This is an archive of the discontinued LLVM Phabricator instance.

[ARM] Allow vecreduce_add in tail predicated loops
ClosedPublic

Authored by dmgreen on Aug 6 2020, 11:12 AM.

Details

Summary

I was temped to try to change the MVETailPredication pass to a simpler "if loop has a activelanemask, convert it to a vctp" pass. Here I've just left it as is, but allowed vector reductions through into tail predicated loops.

Diff Detail

Event Timeline

dmgreen created this revision.Aug 6 2020, 11:12 AM
dmgreen requested review of this revision.Aug 6 2020, 11:12 AM
samparker accepted this revision.Aug 7 2020, 1:14 AM

CodeGen looks a little better! LGTM

This revision is now accepted and ready to land.Aug 7 2020, 1:14 AM

Just a remark on this:

I was temped to try to change the MVETailPredication pass to a simpler "if loop has a activelanemask, convert it to a vctp" pass.

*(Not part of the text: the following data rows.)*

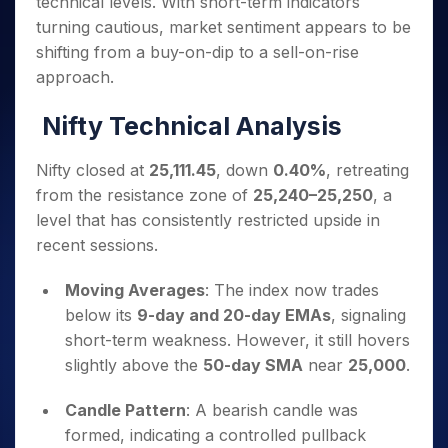
technical levels. With short-term indicators
Invest
Small
Stocks for Long Term
Fund Transfer
Trade
Income Tax Calculator
for 5
Trading View Charting
for a
Caps for
Samshots
Indices
turning cautious, market sentiment appears to be
Intraday
DP Information
About Us
Days
Year
3 Months
Open IPO's
ETF
Brokerage Calculator
MTF
shifting from a buy-on-dip to a sell-on-rise
Stock Market Basics
Sectors
Download & Resources
Stocks
Stocks to
Upcoming IPO's
SWP Calculator
Tactical ETF Bets
approach.
StockPlus
Glossary
Samco Stock Rating
Partners
for
Buy for 6
About Samco
Change Request Form
Listed IPO's
Compound Interest Calculator
StockSIP
Long
Months
Futures
Nifty Technical Analysis
Why Samco
Term
Cover Order Calculator
Bluechips
Trade API
Partners
Open Demat Account
Login
Stocks to Trade for 5 Days
Samco in Media
to Buy
PPF Calculator
Benefits
Nifty closed at
25,111.45
, down
0.40%
, retreating
for a
Index Futures to Trade Intraday
Media Kit
Explore More Calculators
from the resistance zone of
25,240–25,250
, a
Year
Register Now
Careers
Options
level that has consistently restricted upside in
Mid-
Contact Us
Small
recent sessions.
Index Options to Buy Today
Caps for
Guidelines & Policies
Stock Options to Buy for 5 Days
a Year
Moving Averages
: The index now trades
Index Options to Buy for 5 Days
Stocks
below its
9-day and 20-day EMAs
, signaling
for Long
short-term weakness. However, it still hovers
Term
slightly above the
50-day SMA
near
25,000
.
Candle Pattern
: A bearish candle was
formed, indicating a controlled pullback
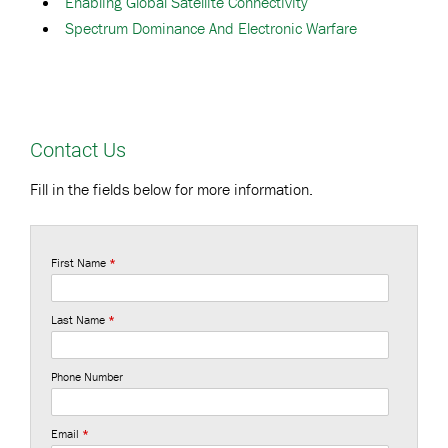
Enabling Global Satellite Connectivity
Spectrum Dominance And Electronic Warfare
Contact Us
Fill in the fields below for more information.
First Name
*
Last Name
*
Phone Number
Email
*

After the rewrite of this pass to use activelanemask, that's essentially all there's left here, so I wouldn't see the benefit of that (unless I miss something). But anyway, what Sam said, nice codegen changes.

After the rewrite of this pass to use activelanemask, that's essentially all there's left here

Yep, that's the idea, but taking it further. The pass currently starts off by finding set_loop_iterations hardware loop intrinsics, then searches through for masked load/stores (but doesn't check for normal loads/stores) and then can get held up by other intrinsics like the reductions fixed here. Not much of that is really beneficial and the whole pass could simply be converting active lane masks to vctp's. As in I think that is often better even if you don't produce a tail predicated loop at the end of it.

Although I'm not sure how much it would help in the grand scheme of things. If we are in the state where we have a active lane mask but don't for whatever reason produce a tail predicated loop, the codegen is going to be pretty bad either way.

This revision was automatically updated to reflect the committed changes.